Research Phase 2: Conducting Experiments on the Data
In the second phase, the researchers conduct experiments on the data, such as trying different data analysis methods (Figure 1, middle right). This step sounds like a job mainly for Andrea, but if Andrea works in isolation, there is a good chance that she will take many unnecessary detours that might even cause her to get lost and give up on the project altogether. Only Peter knows what kind of preprocessing or other modifications might help to expose the signals or patterns in the data that they seek to discover.
Therefore, this step also requires constant communication between Peter and Andrea. Every time Andrea tries a new approach, Peter needs to look closely at the results and provide suggestions on how additional preprocessing of the data, focusing on a different spatial or temporal resolution, focusing on a specific geographical area, or rephrasing the scientific question may get the team closer to useful results.
Research Phase 3: Evaluation and Interpretation
Once Peter and Andrea obtain promising results, they need to evaluate them (Figure 1, bottom right). Do the results represent a real physical phenomenon, or are they merely an unforeseen by-product of the data collection or analysis method? Economist and Nobel laureate Ronald Coase once said, “if you torture the data long enough it will confess.”

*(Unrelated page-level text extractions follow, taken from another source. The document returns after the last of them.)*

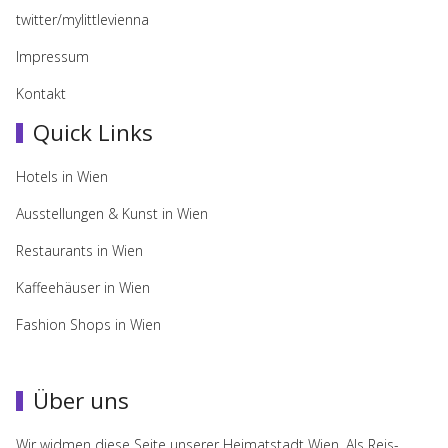
twitter/mylittlevienna
Impressum
Kontakt
Quick Links
Hotels in Wien
Ausstellungen & Kunst in Wien
Restaurants in Wien
Kaffeehäuser in Wien
Fashion Shops in Wien
Über uns
Wir wid­men diese Seite unserer Heimat­stadt Wien. Als Reis­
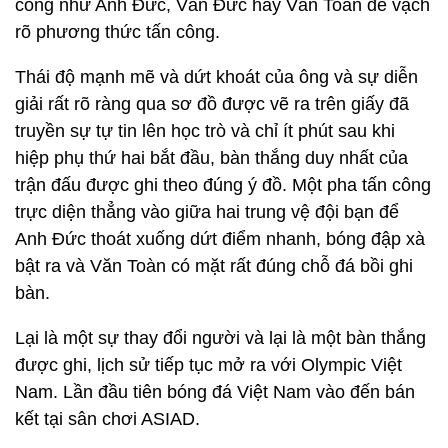
công như Anh Đức, Văn Đức hay Văn Toàn để vạch
rõ phương thức tấn công.
Thái độ mạnh mẽ và dứt khoát của ông và sự diễn
giải rất rõ ràng qua sơ đồ được vẽ ra trên giấy đã
truyền sự tự tin lên học trò và chỉ ít phút sau khi
hiệp phụ thứ hai bắt đầu, bàn thắng duy nhất của
trận đấu được ghi theo đúng ý đồ. Một pha tấn công
trực diện thẳng vào giữa hai trung vệ đội bạn để
Anh Đức thoát xuống dứt điểm nhanh, bóng đập xà
bật ra và Văn Toàn có mặt rất đúng chỗ đá bồi ghi
bàn.
Lại là một sự thay đổi người và lại là một bàn thắng
được ghi, lịch sử tiếp tục mở ra với Olympic Việt
Nam. Lần đầu tiên bóng đá Việt Nam vào đến bán
kết tại sân chơi ASIAD.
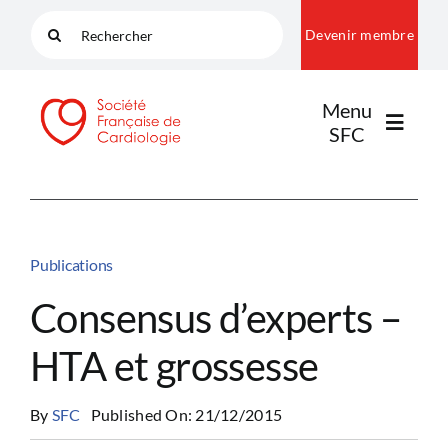
Passer
Rechercher:
Devenir membre
au
contenu
Menu
SFC
LA SFC
Publications
NOS COMMUNAUTÉS
Consensus d’experts –
HTA et grossesse
PUBLICATIONS
By
SFC
Published On: 21/12/2015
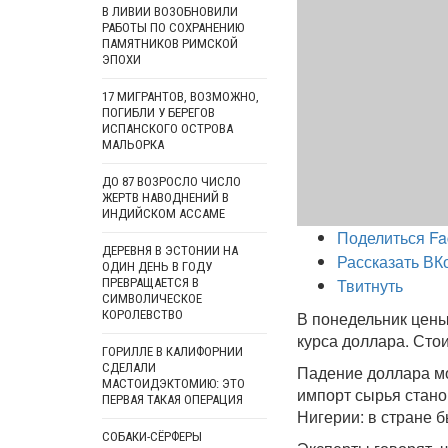
В ЛИВИИ ВОЗОБНОВИЛИ
РАБОТЫ ПО СОХРАНЕНИЮ
ПАМЯТНИКОВ РИМСКОЙ
ЭПОХИ
17 МИГРАНТОВ, ВОЗМОЖНО,
ПОГИБЛИ У БЕРЕГОВ
ИСПАНСКОГО ОСТРОВА
МАЛЬОРКА
ДО 87 ВОЗРОСЛО ЧИСЛО
ЖЕРТВ НАВОДНЕНИЙ В
ИНДИЙСКОМ АССАМЕ
Поделиться Fa
ДЕРЕВНЯ В ЭСТОНИИ НА
Рассказать ВК
ОДИН ДЕНЬ В ГОДУ
Твитнуть
ПРЕВРАЩАЕТСЯ В
СИМВОЛИЧЕСКОЕ
КОРОЛЕВСТВО
В понедельник цены
курса доллара. Сто
ГОРИЛЛЕ В КАЛИФОРНИИ
СДЕЛАЛИ
Падение доллара мо
МАСТОИДЭКТОМИЮ: ЭТО
импорт сырья стан
ПЕРВАЯ ТАКАЯ ОПЕРАЦИЯ
Нигерии: в стране 
СОБАКИ-СЁРФЕРЫ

Thus, before presenting the results as facts of the actual physical processes they studied, Peter and Andrea need to verify that the patterns are, indeed, properties of the underlying system, not just artifacts of the specific data set and analysis method. Ultimately, Peter needs to check whether the results are robust, make physical sense, and can be explained by known or hypothesized interactions in the considered Earth system.
What Does It All Mean?
The last tasks of phase 3 lead us to the final step of the project, namely, to fully understand what the results mean in the context of the science question they set out to address. Do Peter and Andrea’s results answer the original question they asked? What exactly did they learn?
Only if Peter and Andrea take the time to translate the research results back into the real world of physics, dynamics, chemistry, and geosciences and spell out all the implications for the considered Earth system will anyone in the Earth science community care about the results. Peter obviously plays the bigger role in this last step, but he still needs continuous feedback from Andrea to help him interpret the results correctly because only she knows about weaknesses or limitations of the method.
Peter and Andrea learned that they have to work together very closely at every step of their joint project because all their decisions require a deep understanding of both Earth science and data analysis disciplines. Each of them had to be curious about the other’s discipline and also be willing to teach some basic skills or knowledge of their own discipline to the other person. Through this process, they each gained at least some very basic understanding of the nature of the other’s discipline, including its way of thinking, relevant concepts, and terminology.
Working closely together and learning about the other’s field not only made Peter and Andrea’s current collaboration run much more smoothly than it otherwise would have; it also created ideas for future projects. Through close collaboration, Peter and Andrea learned about each other’s fields even as they were contributing to them.